Decision Transformer: Reinforcement Learning via Sequence Modeling

Lili Chen*, Kevin Lu*, Aravind Rajeswaran, Kimin Lee, Aditya Grover, Michael Laskin, Pieter Abbeel, Aravind Srinivas*, Igor Mordatch*

UC Berkeley, Facebook AI Research, Google Brain

arXiv / github

Can standard language modeling frameworks train effective policies for reinforcement learning?

Abstract

We introduce a framework that abstracts Reinforcement Learning (RL) as a sequence modeling problem. This allows us to draw upon the simplicity and scalability of the Transformer architecture, and associated advances in language modeling such as GPT-x and BERT. In particular, we present Decision Transformer, an architecture that casts the problem of RL as conditional sequence modeling. Unlike prior approaches to RL that fit value functions or compute policy gradients, Decision Transformer simply outputs the optimal actions by leveraging a causally masked Transformer. By conditioning an autoregressive model on the desired return (reward), past states, and actions, our Decision Transformer model can generate future actions that achieve the desired return. Despite the simplicity, Decision Transformer matches or exceeds the performance of state-of-the-art model-free offline RL baselines on Atari, OpenAI Gym, and Key-to-Door tasks.

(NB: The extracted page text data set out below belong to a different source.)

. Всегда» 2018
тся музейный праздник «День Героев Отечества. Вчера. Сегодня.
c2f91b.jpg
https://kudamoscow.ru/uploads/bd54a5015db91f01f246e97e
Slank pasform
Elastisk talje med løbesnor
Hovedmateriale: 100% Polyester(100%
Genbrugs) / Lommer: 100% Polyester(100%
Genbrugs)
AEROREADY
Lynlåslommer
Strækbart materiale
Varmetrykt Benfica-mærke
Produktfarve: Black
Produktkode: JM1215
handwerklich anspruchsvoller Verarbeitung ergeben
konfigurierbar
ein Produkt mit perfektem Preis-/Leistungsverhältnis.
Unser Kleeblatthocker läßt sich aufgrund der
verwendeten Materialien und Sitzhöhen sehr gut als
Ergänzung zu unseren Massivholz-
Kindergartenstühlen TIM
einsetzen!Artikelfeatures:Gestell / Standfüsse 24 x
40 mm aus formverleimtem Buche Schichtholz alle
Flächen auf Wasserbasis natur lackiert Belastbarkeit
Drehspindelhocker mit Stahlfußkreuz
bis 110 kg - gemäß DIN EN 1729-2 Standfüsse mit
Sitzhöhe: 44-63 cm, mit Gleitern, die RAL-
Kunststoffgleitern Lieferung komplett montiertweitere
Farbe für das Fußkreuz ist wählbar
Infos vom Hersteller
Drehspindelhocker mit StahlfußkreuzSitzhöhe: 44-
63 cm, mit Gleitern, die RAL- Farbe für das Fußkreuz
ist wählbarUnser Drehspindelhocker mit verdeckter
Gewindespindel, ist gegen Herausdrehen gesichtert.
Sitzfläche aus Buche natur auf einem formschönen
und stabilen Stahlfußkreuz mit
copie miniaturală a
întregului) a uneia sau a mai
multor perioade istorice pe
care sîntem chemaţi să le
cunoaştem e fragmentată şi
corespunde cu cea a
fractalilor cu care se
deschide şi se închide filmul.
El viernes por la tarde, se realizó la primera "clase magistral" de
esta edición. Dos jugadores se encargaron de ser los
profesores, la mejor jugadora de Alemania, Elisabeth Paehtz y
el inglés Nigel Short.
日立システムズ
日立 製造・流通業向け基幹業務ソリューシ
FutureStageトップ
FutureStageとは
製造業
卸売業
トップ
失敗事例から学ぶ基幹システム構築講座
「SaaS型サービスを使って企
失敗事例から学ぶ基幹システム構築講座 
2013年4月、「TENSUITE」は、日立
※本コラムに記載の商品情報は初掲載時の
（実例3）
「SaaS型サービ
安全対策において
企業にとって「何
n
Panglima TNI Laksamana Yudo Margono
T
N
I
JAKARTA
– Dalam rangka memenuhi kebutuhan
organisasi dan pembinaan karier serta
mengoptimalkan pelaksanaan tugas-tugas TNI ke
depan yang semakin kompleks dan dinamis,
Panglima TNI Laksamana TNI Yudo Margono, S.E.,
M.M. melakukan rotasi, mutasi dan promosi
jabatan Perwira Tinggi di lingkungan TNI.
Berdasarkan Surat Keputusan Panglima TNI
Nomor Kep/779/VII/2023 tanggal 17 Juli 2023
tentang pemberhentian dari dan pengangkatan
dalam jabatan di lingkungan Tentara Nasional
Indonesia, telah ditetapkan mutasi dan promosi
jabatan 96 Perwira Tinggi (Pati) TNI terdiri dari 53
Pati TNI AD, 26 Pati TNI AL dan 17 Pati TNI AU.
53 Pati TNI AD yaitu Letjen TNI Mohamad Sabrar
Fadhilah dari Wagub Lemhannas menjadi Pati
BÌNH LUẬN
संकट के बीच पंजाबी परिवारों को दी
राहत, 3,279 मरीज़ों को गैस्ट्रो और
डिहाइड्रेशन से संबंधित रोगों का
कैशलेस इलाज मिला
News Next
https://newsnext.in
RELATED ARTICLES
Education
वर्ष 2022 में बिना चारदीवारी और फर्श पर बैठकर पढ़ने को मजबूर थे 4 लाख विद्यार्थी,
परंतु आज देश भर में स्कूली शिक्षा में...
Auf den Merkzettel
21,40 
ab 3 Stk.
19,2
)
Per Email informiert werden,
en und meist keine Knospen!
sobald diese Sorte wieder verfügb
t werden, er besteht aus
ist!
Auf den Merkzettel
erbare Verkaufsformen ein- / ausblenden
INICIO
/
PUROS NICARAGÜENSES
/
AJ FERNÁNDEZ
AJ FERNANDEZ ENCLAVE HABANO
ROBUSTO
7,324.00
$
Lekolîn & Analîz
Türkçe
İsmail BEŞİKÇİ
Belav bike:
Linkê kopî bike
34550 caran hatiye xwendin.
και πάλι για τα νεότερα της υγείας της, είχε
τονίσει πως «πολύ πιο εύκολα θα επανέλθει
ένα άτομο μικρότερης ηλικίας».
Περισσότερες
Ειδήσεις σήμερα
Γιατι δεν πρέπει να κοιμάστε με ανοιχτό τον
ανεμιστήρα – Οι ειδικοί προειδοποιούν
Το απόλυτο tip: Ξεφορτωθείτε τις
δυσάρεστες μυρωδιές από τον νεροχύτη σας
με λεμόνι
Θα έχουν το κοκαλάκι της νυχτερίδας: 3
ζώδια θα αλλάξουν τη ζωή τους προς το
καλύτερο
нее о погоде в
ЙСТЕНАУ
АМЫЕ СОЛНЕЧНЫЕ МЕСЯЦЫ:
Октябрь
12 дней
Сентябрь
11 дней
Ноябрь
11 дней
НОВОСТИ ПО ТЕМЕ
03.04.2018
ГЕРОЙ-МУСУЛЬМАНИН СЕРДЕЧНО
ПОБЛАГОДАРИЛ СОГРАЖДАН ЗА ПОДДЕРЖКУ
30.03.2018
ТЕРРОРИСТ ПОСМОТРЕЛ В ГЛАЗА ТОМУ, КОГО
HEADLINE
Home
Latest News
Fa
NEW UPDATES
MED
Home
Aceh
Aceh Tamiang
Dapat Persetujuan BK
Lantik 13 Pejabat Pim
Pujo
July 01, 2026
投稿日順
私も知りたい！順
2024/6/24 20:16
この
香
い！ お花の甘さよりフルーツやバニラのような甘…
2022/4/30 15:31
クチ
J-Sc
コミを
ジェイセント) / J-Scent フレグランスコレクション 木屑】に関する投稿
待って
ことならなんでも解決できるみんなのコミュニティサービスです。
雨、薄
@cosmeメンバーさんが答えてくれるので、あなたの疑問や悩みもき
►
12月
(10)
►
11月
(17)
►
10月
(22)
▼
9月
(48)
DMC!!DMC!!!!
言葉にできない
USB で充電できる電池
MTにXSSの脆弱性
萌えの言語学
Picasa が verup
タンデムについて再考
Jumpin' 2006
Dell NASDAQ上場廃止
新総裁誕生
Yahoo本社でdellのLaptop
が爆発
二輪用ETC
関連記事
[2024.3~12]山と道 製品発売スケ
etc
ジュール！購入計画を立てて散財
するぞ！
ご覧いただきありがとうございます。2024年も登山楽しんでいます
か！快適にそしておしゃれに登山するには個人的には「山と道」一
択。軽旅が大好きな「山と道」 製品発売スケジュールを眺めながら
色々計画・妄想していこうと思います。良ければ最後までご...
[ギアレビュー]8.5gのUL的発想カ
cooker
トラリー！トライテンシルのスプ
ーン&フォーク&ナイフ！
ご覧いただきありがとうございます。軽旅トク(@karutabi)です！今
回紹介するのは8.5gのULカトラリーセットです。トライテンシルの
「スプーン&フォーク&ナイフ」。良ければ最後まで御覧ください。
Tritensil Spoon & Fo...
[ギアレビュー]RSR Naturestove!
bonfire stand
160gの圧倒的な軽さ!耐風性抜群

Offline reinforcement learning as a sequence modeling problem

We investigate shifting our perspective of reinforcement learning (RL) by posing sequential decision making problems in a language modeling framework. While conventional work in RL has utilized specialized frameworks relying on Bellman backups, we propose to instead model trajectories with sequence modeling, enabling us to use strong and well-studied architectures such as transformers to generate behaviors. To illustrate this, we study offline reinforcement learning, where we train a model from a fixed dataset rather than collecting experience in the environment. This enables us to train RL policies using the same code as a language modeling framework, with minimal changes.

Decision Transformer: autoregressive sequence modeling for RL

We take a simple approach: each modality (return, state, or action) is passed into an embedding network (convolutional encoder for images, linear layer for continuous states). The embeddings are then processed by an autoregressive transformer model, trained to predict the next action given the previous tokens using a linear output layer.

Evaluation is also easy: we can initialize by a desired target return (e.g. 1 or 0 for success or failure) and the starting state in the environment. Unrolling the sequence -- similar to standard autoregressive generation in language models -- yields a sequence of actions to execute in the environment.